Friday, 29 July 2016

The X Files: Season 10 Review

The X Files: Season 10 Review


Released by 20th Century Fox Home Ent


The latest season of The X Files comes 15 years after the last and represents a tour de force to those involved.

If you were ever touched by David Duchovny’s laconic FBI Agent Mulder and Gillian Anderson’s cooly detached FBI Agent Scully and their yin and yang partnership as they investigated all things unusual in the 90s, the 6 new episodes would practically have made you wet yourself in glee.

The hook with this season was never to dwell on the fine feeling generated by the nostalgia, but to bring a new generation of fans into the fold and to see it on its way to a new lease of life.

And to a degree, it manages that by saddling the delicate balance between using the show’s alien-centric mythology and stand alone eps in this 6 part outing. While the mythology eps remain a little murky and stuffed with their own self importance, (as well as an irritatingly open final ep that lands on a frustrating cliffhanger) the stand alone eps are equally as mixed too.

More effective is Kiwi Rhys Darby’s entering into the pantheon of the quirky X Files eps with Darin Morgan’s Were-monster ep that mixes both pathos and outlandish to good results.
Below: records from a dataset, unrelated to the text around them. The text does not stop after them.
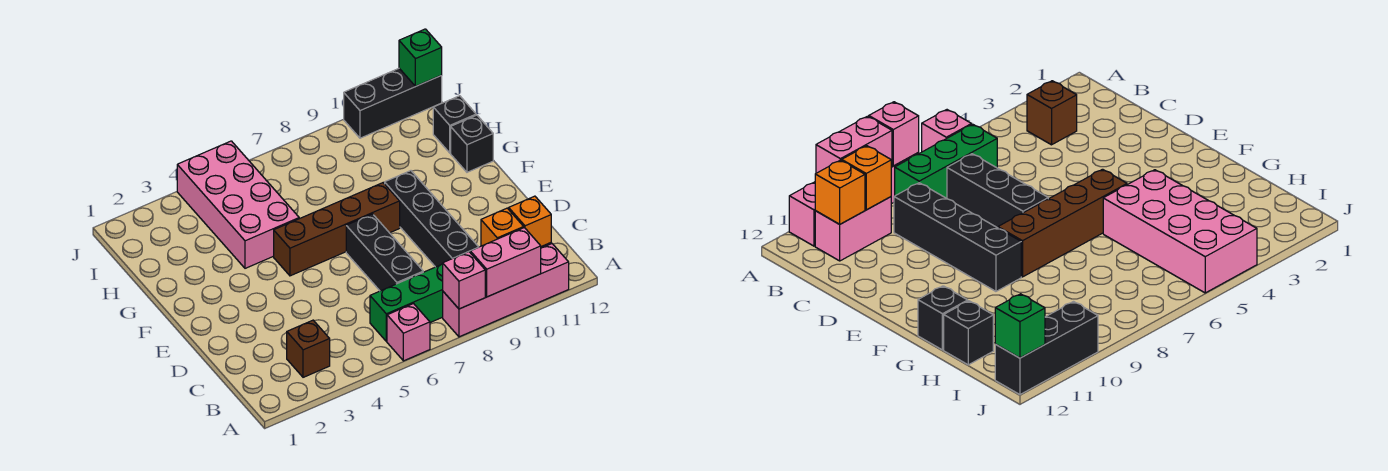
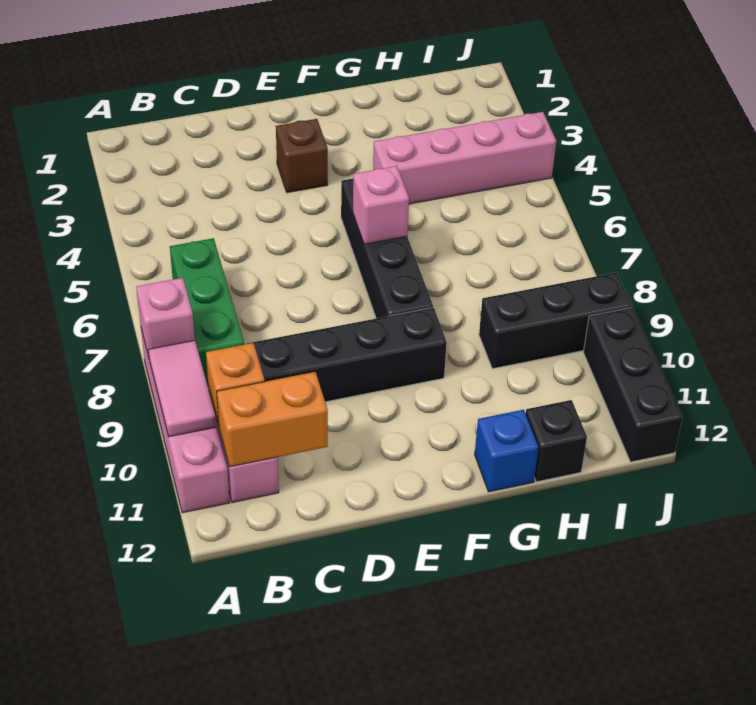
pink 1x1 brick [387,304,430,361] -> pink 1x1 brick moved to [353,166,409,244]
pink 1x2 brick [470,228,541,297] -> pink 1x2 tile [148,341,216,437]
brown 1x1 brick [287,320,330,377] -> brown 1x1 brick moved to [276,119,328,193]
orange 1x1 brick [509,196,551,247] -> orange 1x2 brick [217,372,328,467]
black 1x3 brick [346,214,423,291] -> black 1x3 brick moved to [479,273,632,369]
brown 1x4 brick [274,183,400,276] -> black 1x4 brick [341,179,433,319]
pink 2x4 brick [177,141,299,268] -> pink 1x4 brick [373,112,556,204]
black 1x1 brick [451,115,493,172] -> blue 1x1 brick [475,410,539,492]
green 1x1 brick [399,29,442,86] -> none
Home Again’s bizarre killer is a welcome diversion, but an ep that starts with 2 muslims bombing an art gallery feels oddly at evens with the show’s usual sensitivities.

But if anything, the limited event series benefits tremendously from Duchovny and Anderson’s chemistry and the show’s revitalised take on its own premise, which is both nostalgic and current.

The set comes with good solid extras that include a gag reel and a look back at the reboot, that further fuel the show’s love.

If there’s to be any criticism, it’s that 6 eps are too short in many ways – and that the 2 mythology eps would have been stronger over a longer run.

That said, the fact there’s even any extra episodes 15 years on from the end and 23 years after it first started is a small miracle.

The Truth is Still out there and it’s well worth diving back into.